Frank glanced at the picture she handed him and then quickly gave it back. Clare, his ex-wife, was radiant, holding a newborn Marla in her arms. And there he was, standing awkwardly at her side, wearing a scruffy T-shirt and a scruffier beard. He was not proud of that period in his life.
“Yeah, well, that’s how you look when you’re not as old as you get later on. Look, I really do have a lot of work to do. There’s a bunch of empty boxes in the bedroom. Throw whatever you want into one of the empty boxes you’ll find in the bedroom, and put your name on the front, because I’m going to get rid of just about everything else.”
She was about to object, but the look on his face made her decide otherwise.
He stood up. “Coffee?”
“Sure. But only if you’re making it anyway.”
“The answer is yes.”
He tried to shift his thoughts elsewhere as he filled the coffee maker. That wasn’t difficult, because he’d made little progress since his meeting with Koontz. He was quick to obsess over details at the best of times, and he’d passed that low threshold days ago. Putting the can of coffee away, he retrieved a notepad from its hiding place inside a box of crackers. In that pad were the notes he’d scribbled down each time he returned from a visit to the CIA facility. Given the Agency’s penchant for discovering anything and everything it wished about him, a simple pad of paper in a cracker box seemed far more secure than a laptop connected to the Internet.
Hunched over his tiny kitchen table with his chin resting on one hand, he reviewed his notes relating to the CIA’s master report on Foobar and the Caliphate. Something about that report bothered him: some crucial flaw in the underlying reasoning. But he couldn’t yet figure out what it was. An hour later, he was no better off.
“Ahem.” Marla was standing in the kitchen doorway.
“Yes?”
“How’s the coffee doing?”
“Ouch!” He stood up and stared at the coffee maker. It had turned itself off long ago. “Ah, I’d say it’s a little cold.”
“Really.”
“Yeah, I guess I kind of got wrapped up in what I was doing.”
/>
“Imagine that. Anyway, I’m all done. How about we go out for a bite to eat before I take off?”
He looked back at the pad of paper, lying open on the table. That wasn’t good. “You know I’d love to, but I’ve really got to finish up what I’m working on.”
“Rain check?”
“Of course. I’ll give you a call.”
She gave him a hug, and turned to wave goodbye from the door to his apartment.
He felt guilty as he stood at his window, watching her walk away. But he wanted to ferret out the gremlin lurking in the report that was teasing him before it gave up on the effort. As soon as Marla turned the corner, he put on a jacket, trotted down the stairs, stuffed his hands in his pockets, and set off in the opposite direction.
Walking briskly with no particular destination in mind, he returned to the incomplete picture Koontz’s team had pieced together using the brute force of the CIA’s massively parallel super computers. What was it that seemed wrong?

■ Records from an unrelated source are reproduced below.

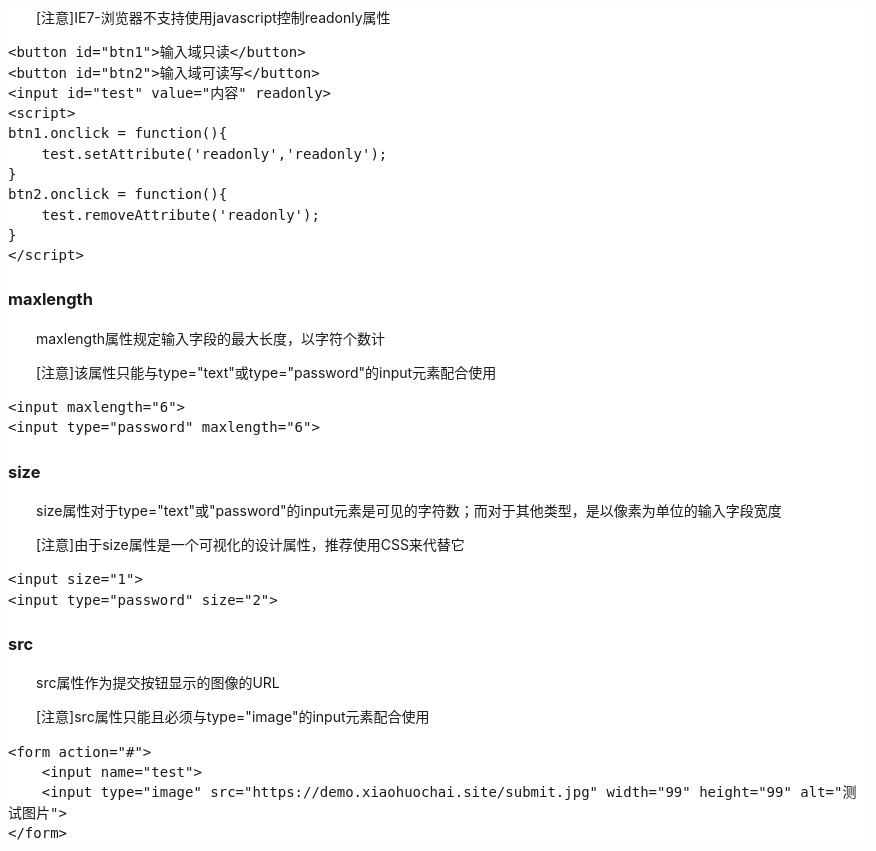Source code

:  　　[注意]IE7-浏览器不支持使用javascript控制readonly属性

<div class="cnblogs_code">
<pre>&lt;button id="btn1"&gt;输入域只读&lt;/button&gt;
&lt;button id="btn2"&gt;输入域可读写&lt;/button&gt;
&lt;input id="test" value="内容" readonly&gt;
&lt;script&gt;
btn1.onclick = function(){
    test.setAttribute('readonly','readonly');
}
btn2.onclick = function(){
    test.removeAttribute('readonly');
}    
&lt;/script&gt;</pre>
</div>

<iframe style="width: 100%; height: 50px;" src="https://demo.xiaohuochai.site/html/input/i5.html" frameborder="0" width="320" height="240"></iframe>

### maxlength

　　maxlength属性规定输入字段的最大长度，以字符个数计

　　[注意]该属性只能与type="text"或type="password"的input元素配合使用

<div class="cnblogs_code">
<pre>&lt;input maxlength="6"&gt;
&lt;input type="password" maxlength="6"&gt;</pre>
</div>

<iframe style="width: 100%; height: 50px;" src="https://demo.xiaohuochai.site/html/input/i6.html" frameborder="0" width="320" height="240"></iframe>

### size

　　size属性对于type="text"或"password"的input元素是可见的字符数；而对于其他类型，是以像素为单位的输入字段宽度

　　[注意]由于size属性是一个可视化的设计属性，推荐使用CSS来代替它

<div class="cnblogs_code">
<pre>&lt;input size="1"&gt;
&lt;input type="password" size="2"&gt;</pre>
</div>

<iframe style="width: 100%; height: 50px;" src="https://demo.xiaohuochai.site/html/input/i7.html" frameborder="0" width="320" height="240"></iframe>

### src

　　src属性作为提交按钮显示的图像的URL

　　[注意]src属性只能且必须与type="image"的input元素配合使用

<div class="cnblogs_code">
<pre>&lt;form action="#"&gt;
    &lt;input name="test"&gt;
    &lt;input type="image" src="https://demo.xiaohuochai.site/submit.jpg" width="99" height="99" alt="测试图片"&gt;
&lt;/form&gt;</pre>
</div>
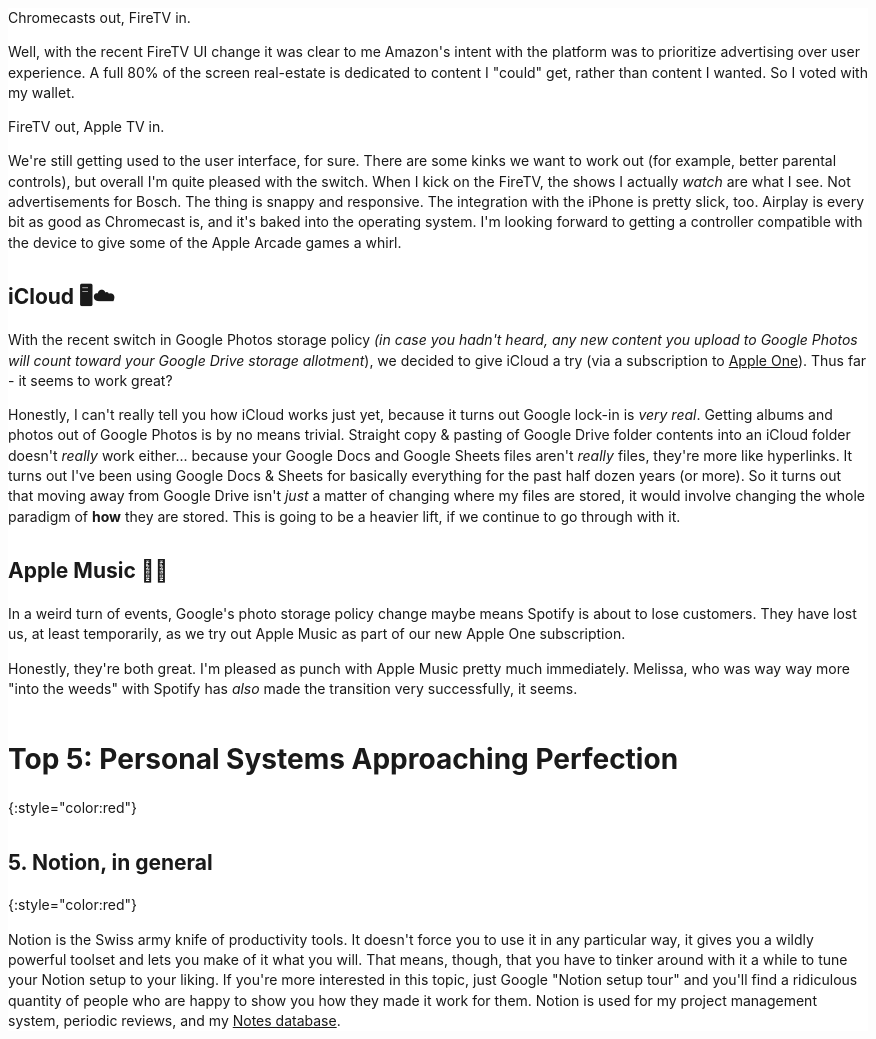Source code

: Chromecasts out, FireTV in.

Well, with the recent FireTV UI change it was clear to me Amazon's intent with the platform was to prioritize advertising over user experience. A full 80% of the screen real-estate is dedicated to content I "could" get, rather than content I wanted. So I voted with my wallet.

FireTV out, Apple TV in.

We're still getting used to the user interface, for sure. There are some kinks we want to work out (for example, better parental controls), but overall I'm quite pleased with the switch. When I kick on the FireTV, the shows I actually *watch* are what I see. Not advertisements for Bosch. The thing is snappy and responsive. The integration with the iPhone is pretty slick, too. Airplay is every bit as good as Chromecast is, and it's baked into the operating system. I'm looking forward to getting a controller compatible with the device to give some of the Apple Arcade games a whirl.

## iCloud 🖥️☁️

With the recent switch in Google Photos storage policy *(in case you hadn't heard, any new content you upload to Google Photos will count toward your Google Drive storage allotment*), we decided to give iCloud a try (via a subscription to [Apple One](https://www.apple.com/apple-one/)). Thus far - it seems to work great?

Honestly, I can't really tell you how iCloud works just yet, because it turns out Google lock-in is *very real*. Getting albums and photos out of Google Photos is by no means trivial. Straight copy & pasting of Google Drive folder contents into an iCloud folder doesn't *really* work either... because your Google Docs and Google Sheets files aren't *really* files, they're more like hyperlinks. It turns out I've been using Google Docs & Sheets for basically everything for the past half dozen years (or more). So it turns out that moving away from Google Drive isn't *just* a matter of changing where my files are stored, it would involve changing the whole paradigm of **how** they are stored. This is going to be a heavier lift, if we continue to go through with it.

## Apple Music 🍎🎵

In a weird turn of events, Google's photo storage policy change maybe means Spotify is about to lose customers. They have lost us, at least temporarily, as we try out Apple Music as part of our new Apple One subscription. 

Honestly, they're both great. I'm pleased as punch with Apple Music pretty much immediately. Melissa, who was way way more "into the weeds" with Spotify has *also* made the transition very successfully, it seems.

# Top 5: Personal Systems Approaching Perfection
{:style="color:red"}

## 5. Notion, in general
{:style="color:red"}

Notion is the Swiss army knife of productivity tools. It doesn't force you to use it in any particular way, it gives you a wildly powerful toolset and lets you make of it what you will. That means, though, that you have to tinker around with it a while to tune your Notion setup to your liking. If you're more interested in this topic, just Google "Notion setup tour" and you'll find a ridiculous quantity of people who are happy to show you how they made it work for them. Notion is used for my project management system, periodic reviews, and my [Notes database](https://www.notion.so/a7627b8ed78b4eab9e31364cb7b98eea).
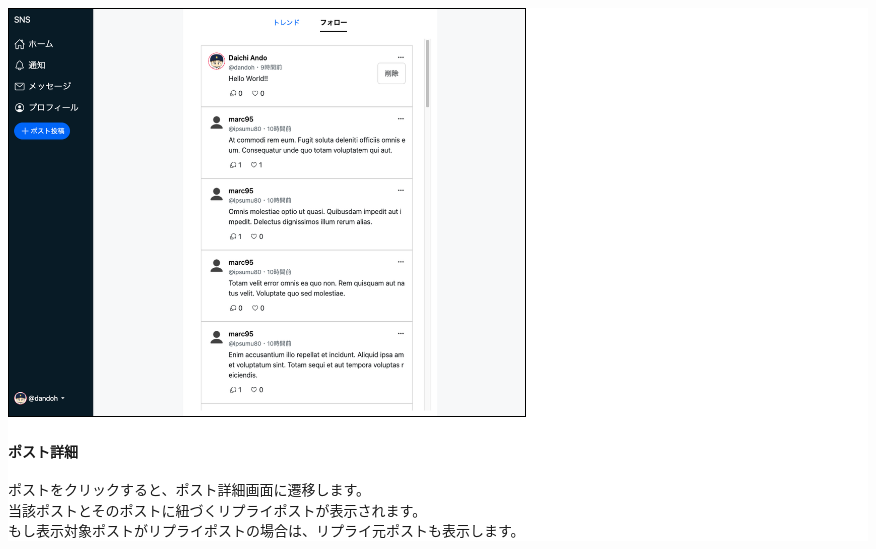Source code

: <img src="docs/screen_captures/post/post_delete.png" width="60%" style="border: 1px solid #000">

#### ポスト詳細

ポストをクリックすると、ポスト詳細画面に遷移します。<br>
当該ポストとそのポストに紐づくリプライポストが表示されます。<br>
もし表示対象ポストがリプライポストの場合は、リプライ元ポストも表示します。

<div>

It took more than an hour of rapid walking, but at last, he began to get an inkling of what was troubling him: some of the pieces in the puzzle seemed to have been subtly forced into place. He suspected those pieces were not the direct product of actual data from the field but were based on assumptions the report’s authors had failed to identify as such. That could explain why some of the conclusions the authors had reached struck him as being dubious.
On his return, he noticed a framed picture on his bedroom dresser where none had been before. He picked it up and saw himself standing next to Clare. It was their wedding day. Marla must have found the picture in one of the boxes she’d rummaged through. He was surprised it still existed; he was sure he’d thrown everything like this away when Clare had left him.